The touch judges and assistant referees cannot stop play, but can signal the referee to enable them to assist him.

===Television match official (TMO)===
Often referred to as the TMO, a television match official may be appointed to assist the referee in determining whether points have been scored or foul play has been committed. A television match official can only rule on exactly what the referee asks them; however, they can direct the referee's attention to foul play by speaking to them through an earpiece. Television match officials are commonly used in first-class and international televised games.
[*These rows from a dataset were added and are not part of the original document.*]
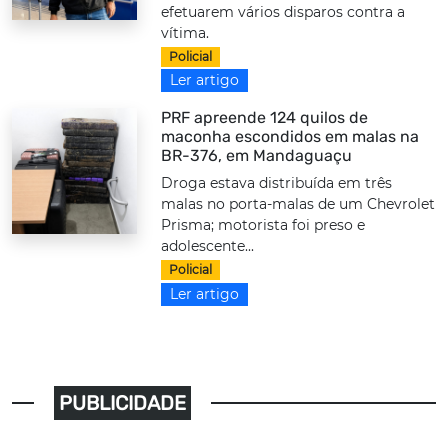
efetuarem vários disparos contra a
vítima.
Policial
Ler artigo
PRF apreende 124 quilos de
maconha escondidos em malas na
BR-376, em Mandaguaçu
Droga estava distribuída em três
malas no porta-malas de um Chevrolet
Prisma; motorista foi preso e
adolescente...
Policial
Ler artigo
PUBLICIDADE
===Substitution controller===
At higher levels of rugby, some games have appointed substitution controllers (sometimes called the "fourth official" and "fifth official"). These officials liaise with the teams and ensure they only use their permitted number of substitutions. They also indicate to the referee when a substitute is ready to come on. They often use signs with the numbers of the player coming off and the player going on the field, so this is one less thing for the referee to worry about. If an assistant referee is injured then one of the substitution controllers will take the place of the assistant referee.

===Timekeeper===
A timekeeper may also be appointed to indicate to the referee when they believe a half should end. Ultimately, it is up to the referee to decide.

===In-goal judge===
In-goal judges are used in the seven-a-side variation of rugby union to assist the referee in awarding a try and signalling kicks at goal instead of the assistant referees. In-goal judges are not required in a game where a TMO is present.

==Referee assaults==
One study found that around 6% of United Kingdom referees surveyed had been physically assaulted. A further examination of the study found that rugby union referees' fear of being assaulted was a significant factor for increased stress. The same study found that rugby referees were most concerned about being assaulted by a spectator or coach. A study by Rainey and Hardy found that it was in fact players who committed assaults on referees the most, contributing to 79% of all assaults on referees.
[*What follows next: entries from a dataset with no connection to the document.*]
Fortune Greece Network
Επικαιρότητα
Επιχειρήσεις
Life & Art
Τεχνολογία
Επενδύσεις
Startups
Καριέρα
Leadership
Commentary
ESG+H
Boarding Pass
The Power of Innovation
As a reaction to this rugby unions have begun handing out long bans and large fines to individuals who physically assault a referee, and more recently verbal assault of referees has also received severe punishments. Now the common punishment for a player punching a referee or anything similar is a lifetime ban. The laws of the game have also been changed to help this by making it compulsory for any official to report any abuse on them or another official to the union in charge of the fixture.

==Appointments==
The Union in charge of the fixture usually appoints the match officials. The IRB International Referees Panel appoints referees for international matches. Other major competitions such as Super Rugby, Heineken Cup and age group World Cups use a similar system.